Мать приводила меня туда, когда мне было года три. Пока я играл и смотрел на воду, она стирала белье вместе с другими деревенскими женщинами. Этот образ впечатался в мою память: ясный, чудный день на берегу реки. Праздничный день… Они стирали и пели – ту песню, что звучит в “Возвращении”, “Южный цветок” – из популярной испанской сарсуэлы, – кстати, как оказалось, написанной в Ла-Манче. Я специально позвал сестер, чтобы они помогли мне вспомнить ее слова… И тогда многие вещи будто сами собой вышли на поверхность, сложившись в гармоничную картину. Словно химические элементы, из которых неожиданно для исследователя сложилось новое удивительное вещество. Настоящая магия.
• Вы пели в детстве в церковном хоре – к этой практике возвращаться пока не намерены?
Да, я скучаю по пению… Когда я был мальчиком, у меня был чудесный голос, но он не ломается, только если тебя кастрируют, а я не готов был пойти на такую жертву. (Смеется). В юности я участвовал в пародийном дуэте, имитировавшем нью-йоркский панк. Очень забавном. В Мадриде 1970-х нас обожали. Те времена миновали, но опыт пения на сцене многое мне дал. Музыка – один из важнейших элементов моих фильмов. Однако сам я больше не пою.
• Даже для своего удовольствия?
Слышали бы вы мой голос, сразу бы поняли: никакого удовольствия от такого пения получить невозможно.
• “Дурное воспитание” – фильм без женщин, а в “Возвращении” вместе с актрисами в ваше кино вернулись юмор и лирическое начало. Говорят, вы понимаете женщин лучше, чем любой другой режиссер…
Это не так уж трудно. Никогда не понимал, почему голливудским сценаристам так сложно создавать правдоподобные женские характеры. В их фильмах женщины нужны только для того, чтобы показать: главный герой гетеросексуален. С самого начала женские персонажи были мне интереснее мужских, и казалось, что хороших актрис гораздо больше, чем хороших актеров. Это еще Гарсиа Лорка замечал по поводу своих пьес. Женщины ярче реагируют, они экспрессивнее, у них меньше предрассудков.
• Откуда вам приходят идеи фильмов?
Я не выбираю идеи, они выбирают меня.
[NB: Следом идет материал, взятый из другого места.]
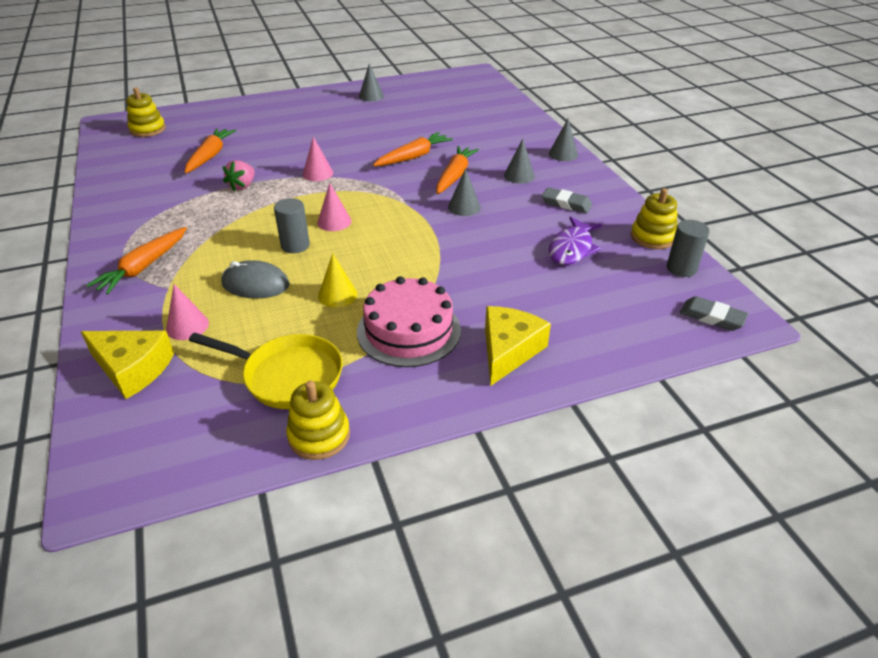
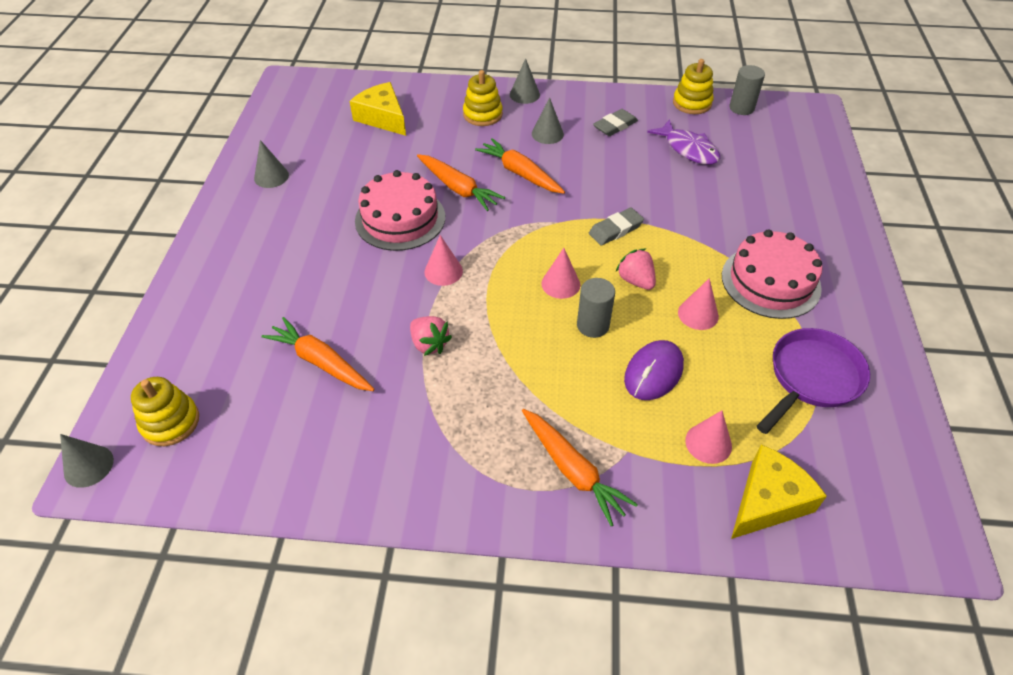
camera: 65 degrees left, 10 degrees up
(255, 284) = (653, 372): grey mouse -> purple mouse
(287, 376) = (812, 378): yellow pan -> purple pan
(319, 435) = (894, 374): yellow stacking toy -> yellow stacking toy (482, 114)
(337, 295) = (698, 314): yellow cone -> pink cone
(360, 255) = (636, 280): none -> pink strawberry
(362, 145) = (400, 219): none -> pink cake
(413, 157) = (458, 188): orange carrot -> orange carrot turned 150 degrees clockwise
(464, 207) = (585, 186): grey cone -> grey cone (88, 466)
(508, 351) = (815, 232): yellow cheese -> yellow cheese (382, 118)
(712, 317) = (806, 120): grey eraser -> grey eraser (615, 229)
Приходят из реальности: из жизни, из газет, телепередач, анекдотов… Я записываю все, что узнаю. Иногда одна интересная фраза становится отправной точкой для написания сценария – хотя, с другой стороны, вмешательство реальности в мой вымысел может ограничиться именно этой единственной фразой. Порой, чтобы узнать, что дальше случится с моими героями, я должен написать следующую страницу. Мои персонажи обретают собственную жизнь, а я им служу. Написание сценария – таинственный процесс. А после него начинается подготовка к съемкам. В этот момент нет уверенности ни в чем, а работать приходится даже тяжелее.
• Два “Оскара” – за “Все о моей матери” и “Поговори с ней” – как-то повлияли на вашу судьбу?
Они ничего не изменили. Не думаю, что хоть один режиссер радикально изменился, получив пару “Оскаров”. Конечно, в Штатах лауреату “Оскара” проще добиться поддержки продюсеров, но, с точки зрения художника, “Оскар” ничего не значит. Я давно решил, что в США работать не буду, так что “Оскары” для меня не важны. Это не значит, что мне не было приятно их получить!